Ainsi, elle fit un mouvement brusque du poignet et fit apparaître un parchemin dans ses mains.
Lorsqu’elle le déroula, un monde de neige et de froid se matérialisa devant elle. Les observateurs eurent l’impression de pouvoir être capturés dans une prison infinie et glacée au premier regard.
De nombreuses exclamations choquées s’élevèrent en la voyant miser cette oeuvre, puis des regards envieux apparurent çà et là.
– « Pour que Ziqing aille jusque-là, elle est vraiment en colère cette fois-ci ! » déclara Zhang Wuchen.
– « Tout à fait. C’est une peinture unique et c’est celle qu’elle aime le plus, elle l’a toujours considérée comme sa meilleure production. Un jour, le Maître de la Guilde des Peintres lui a offert 50 pierres spirituelles de dernier niveau pour l’obtenir, mais elle a refusé de la lui vendre ! » renchérit Zhang Wuzhen.

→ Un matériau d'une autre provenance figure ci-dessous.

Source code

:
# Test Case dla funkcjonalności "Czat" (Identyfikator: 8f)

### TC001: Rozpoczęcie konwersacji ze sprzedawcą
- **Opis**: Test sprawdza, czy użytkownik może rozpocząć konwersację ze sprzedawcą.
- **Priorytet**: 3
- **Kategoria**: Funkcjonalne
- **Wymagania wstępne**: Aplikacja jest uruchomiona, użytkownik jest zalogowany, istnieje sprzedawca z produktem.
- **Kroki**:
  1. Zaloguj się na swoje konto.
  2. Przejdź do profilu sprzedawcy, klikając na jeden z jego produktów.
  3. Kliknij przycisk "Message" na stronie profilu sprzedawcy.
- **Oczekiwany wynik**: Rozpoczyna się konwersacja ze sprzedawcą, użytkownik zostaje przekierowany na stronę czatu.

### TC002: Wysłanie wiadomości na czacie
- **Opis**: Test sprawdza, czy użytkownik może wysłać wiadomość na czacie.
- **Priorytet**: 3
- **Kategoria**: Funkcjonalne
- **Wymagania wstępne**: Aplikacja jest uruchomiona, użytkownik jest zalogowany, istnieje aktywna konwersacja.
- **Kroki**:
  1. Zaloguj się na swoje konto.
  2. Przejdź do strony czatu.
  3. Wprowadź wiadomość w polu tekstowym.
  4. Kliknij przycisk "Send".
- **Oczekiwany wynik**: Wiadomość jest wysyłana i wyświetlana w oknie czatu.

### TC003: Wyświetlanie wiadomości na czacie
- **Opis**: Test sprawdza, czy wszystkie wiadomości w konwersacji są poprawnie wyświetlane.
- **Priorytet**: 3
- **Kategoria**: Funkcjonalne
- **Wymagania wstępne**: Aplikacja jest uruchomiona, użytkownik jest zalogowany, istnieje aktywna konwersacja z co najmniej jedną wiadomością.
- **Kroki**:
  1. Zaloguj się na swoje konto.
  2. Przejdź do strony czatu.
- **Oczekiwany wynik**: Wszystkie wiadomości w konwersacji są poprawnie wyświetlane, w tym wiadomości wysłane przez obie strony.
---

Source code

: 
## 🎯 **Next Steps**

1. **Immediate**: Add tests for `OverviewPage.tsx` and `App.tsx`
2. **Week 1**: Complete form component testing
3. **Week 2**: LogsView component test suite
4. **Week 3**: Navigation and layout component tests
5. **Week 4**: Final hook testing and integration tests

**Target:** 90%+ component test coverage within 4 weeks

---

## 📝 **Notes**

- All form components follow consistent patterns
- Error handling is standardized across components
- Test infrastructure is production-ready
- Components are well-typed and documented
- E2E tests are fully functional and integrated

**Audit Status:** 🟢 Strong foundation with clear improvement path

Elle l’avait peinte alors qu’elle était inspirée et dans les meilleures conditions imaginables. Dieu savait quand elle serait capable de créer à nouveau pareil chef-d’œuvre. Ainsi, elle la chérissait comme s’il s’agissait de son enfant, si bien que même les Doyens du Clan Zhang n’avaient guère de chances de l’apercevoir. Et pourtant, elle s’en servait dans un pari… Elle était réellement en pétard.
– « Mais quelle radine! » Zhang Xuan s’était demandé ce que Zhang Ziqing allait miser. Quand il vit que ce n’était qu’une Peinture, il ne put s’empêcher de secouer la tête. « Ne trouvez-vous pas embarrassant qu’un génie du Clan Zhang essaye de m’arnaquer avec un torchon de ce genre ? Faisons ainsi. Si vous perdez, vous devrez me donner une pierre spirituelle de dernier niveau ! »

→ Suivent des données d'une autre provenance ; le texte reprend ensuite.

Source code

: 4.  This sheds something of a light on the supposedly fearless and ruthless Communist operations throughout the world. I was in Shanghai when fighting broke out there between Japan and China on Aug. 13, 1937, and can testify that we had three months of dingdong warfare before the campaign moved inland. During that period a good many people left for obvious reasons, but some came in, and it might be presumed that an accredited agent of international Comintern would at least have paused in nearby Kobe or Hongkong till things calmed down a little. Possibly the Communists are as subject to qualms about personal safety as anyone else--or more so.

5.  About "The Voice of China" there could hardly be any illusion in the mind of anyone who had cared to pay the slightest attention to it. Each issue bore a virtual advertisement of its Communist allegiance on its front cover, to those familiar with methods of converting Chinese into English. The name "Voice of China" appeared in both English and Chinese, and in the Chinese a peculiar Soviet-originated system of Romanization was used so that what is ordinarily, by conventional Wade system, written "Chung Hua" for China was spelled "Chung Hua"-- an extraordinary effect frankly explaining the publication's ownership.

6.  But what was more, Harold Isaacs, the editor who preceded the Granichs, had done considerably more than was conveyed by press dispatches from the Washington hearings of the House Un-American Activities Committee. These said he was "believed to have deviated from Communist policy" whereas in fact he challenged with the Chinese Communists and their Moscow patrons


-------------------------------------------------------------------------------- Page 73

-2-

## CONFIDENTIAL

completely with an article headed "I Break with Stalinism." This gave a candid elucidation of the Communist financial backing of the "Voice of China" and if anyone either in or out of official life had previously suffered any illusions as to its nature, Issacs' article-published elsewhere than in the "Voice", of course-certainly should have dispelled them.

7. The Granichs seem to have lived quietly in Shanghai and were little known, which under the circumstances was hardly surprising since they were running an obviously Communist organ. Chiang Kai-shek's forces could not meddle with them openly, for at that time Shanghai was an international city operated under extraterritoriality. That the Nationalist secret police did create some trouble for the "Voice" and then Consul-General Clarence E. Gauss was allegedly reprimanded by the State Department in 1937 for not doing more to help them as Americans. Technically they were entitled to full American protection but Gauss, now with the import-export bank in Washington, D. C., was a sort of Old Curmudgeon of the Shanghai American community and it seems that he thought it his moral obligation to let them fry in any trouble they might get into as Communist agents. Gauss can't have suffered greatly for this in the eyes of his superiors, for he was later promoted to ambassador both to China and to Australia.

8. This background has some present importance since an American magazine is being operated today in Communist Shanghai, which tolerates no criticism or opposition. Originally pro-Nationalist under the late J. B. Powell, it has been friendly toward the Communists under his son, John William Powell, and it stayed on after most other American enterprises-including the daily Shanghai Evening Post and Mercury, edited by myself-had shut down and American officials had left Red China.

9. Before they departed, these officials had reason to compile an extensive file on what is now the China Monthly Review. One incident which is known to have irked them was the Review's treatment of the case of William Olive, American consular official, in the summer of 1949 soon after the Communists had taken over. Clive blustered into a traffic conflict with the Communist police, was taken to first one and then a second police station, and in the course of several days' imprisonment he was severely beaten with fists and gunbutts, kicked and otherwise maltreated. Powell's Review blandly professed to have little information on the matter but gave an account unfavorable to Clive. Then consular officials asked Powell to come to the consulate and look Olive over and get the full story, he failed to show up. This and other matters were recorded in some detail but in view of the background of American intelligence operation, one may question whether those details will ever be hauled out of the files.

– « Une pierre spirituelle de dernier niveau ? » La demoiselle serra les poings. « Vous avez bien dit “une” ? »
– « Ouais. » Il hocha la tête avec nonchalance.
Pour lui, rien n’avait plus de valeur que les pierres spirituelles. Une simple peinture… Il pouvait en produire à volonté, il n’était donc pas intéressé.